The Journo Grill: Geordie Clarke, Deputy Editor & News Editor, FT: Money Management
This month we’re talking to Geordie Clarke, Deputy Editor and News Editor at the FT: Money Management magazine, the must-read news source for professional independent advisors.
1. Describe your typical working day?
Most of the time my typical day involves working on features for the monthly print edition and handling anything we publish online. I start my day by checking my emails first – mostly to make sure I haven't been sacked – then I read the daily news headlines and catch up with the chatter on Twitter.From there I do everything else that needs to be done and, if I'm lucky, I'll have a lunch meeting with a contact. This is a much rarer occurrence in my daily routine than you might imagine.
2. How important is social media in sourcing stories?
I don't know if it's as important for sourcing stories as many people think it is (or if it is, I'm definitely doing it wrong), but it has an important role to play in terms of making new contacts and connections. I can say for certain that I have been able to reach more people in personal finance and wine, the other world in which I write.The scope for sourcing stories has become a lot wider simply because I post a lot of nonsense to Twitter. This has taught me a valuable lesson: My grade seven homeroom teacher was totally wrong; goofing around really does pay off in the end.
3. What would catch your eye in a PR pitch?
Cats dressed up as pirates. Or anything to do with waffles. Failing that, what catches my eye is something that targets my market and readership specifically and offers more than the same old mundane commentary that hits my inbox every hour.It's always good to be offered a different angle on a story or an exclusive interview that allows me to publish something my competitors don't have. If that's not possible, you better have a lot of good cat photos to appease me.
4. What's the best tech story you've ever read?
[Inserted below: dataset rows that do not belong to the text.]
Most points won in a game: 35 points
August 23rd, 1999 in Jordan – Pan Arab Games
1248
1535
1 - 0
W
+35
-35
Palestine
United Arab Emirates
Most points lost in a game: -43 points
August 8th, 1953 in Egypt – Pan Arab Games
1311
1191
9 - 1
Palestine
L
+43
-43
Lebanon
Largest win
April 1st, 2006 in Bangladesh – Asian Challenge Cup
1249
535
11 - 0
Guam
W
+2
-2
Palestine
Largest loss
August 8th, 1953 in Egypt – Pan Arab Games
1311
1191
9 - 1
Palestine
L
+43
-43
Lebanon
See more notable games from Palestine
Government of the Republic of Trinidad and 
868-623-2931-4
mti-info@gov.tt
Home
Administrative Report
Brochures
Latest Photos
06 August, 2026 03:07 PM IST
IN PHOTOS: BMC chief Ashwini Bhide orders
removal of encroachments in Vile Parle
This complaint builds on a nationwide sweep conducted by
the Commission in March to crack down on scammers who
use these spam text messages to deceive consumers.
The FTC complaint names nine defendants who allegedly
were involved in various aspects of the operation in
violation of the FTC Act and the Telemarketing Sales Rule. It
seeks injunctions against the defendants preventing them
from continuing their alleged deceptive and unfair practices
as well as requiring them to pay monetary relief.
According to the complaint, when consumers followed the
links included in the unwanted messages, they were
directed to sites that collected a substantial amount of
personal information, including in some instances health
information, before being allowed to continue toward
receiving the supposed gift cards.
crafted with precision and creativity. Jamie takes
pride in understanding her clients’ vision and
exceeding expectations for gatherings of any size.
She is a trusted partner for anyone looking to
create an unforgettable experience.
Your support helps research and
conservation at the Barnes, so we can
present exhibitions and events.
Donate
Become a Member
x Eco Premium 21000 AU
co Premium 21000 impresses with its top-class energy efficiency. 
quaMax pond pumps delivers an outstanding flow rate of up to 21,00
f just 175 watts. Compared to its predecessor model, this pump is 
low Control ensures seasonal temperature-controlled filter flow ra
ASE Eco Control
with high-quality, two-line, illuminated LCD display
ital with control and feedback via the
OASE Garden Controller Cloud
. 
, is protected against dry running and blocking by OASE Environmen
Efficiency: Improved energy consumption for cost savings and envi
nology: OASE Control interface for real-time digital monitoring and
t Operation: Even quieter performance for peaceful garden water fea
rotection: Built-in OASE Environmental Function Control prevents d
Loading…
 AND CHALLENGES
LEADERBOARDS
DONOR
Okay, this isn't really a story as such and it isn't finance-related. It's also going to make people think I'm older than I really am (or just groan because it's boring by today's standards). When the first Macintosh computers came out in 1984 with a graphical interface, my mind was blown forever. Yet we used MS-DOS in my household until 1996. Yes, 1996.
5. What's the next big news in finance tech?
If it has anything to do with wealth managers being replaced by software that is superior at handling people's financial planning needs (and therefore eliminating my audience), I'm spiking it.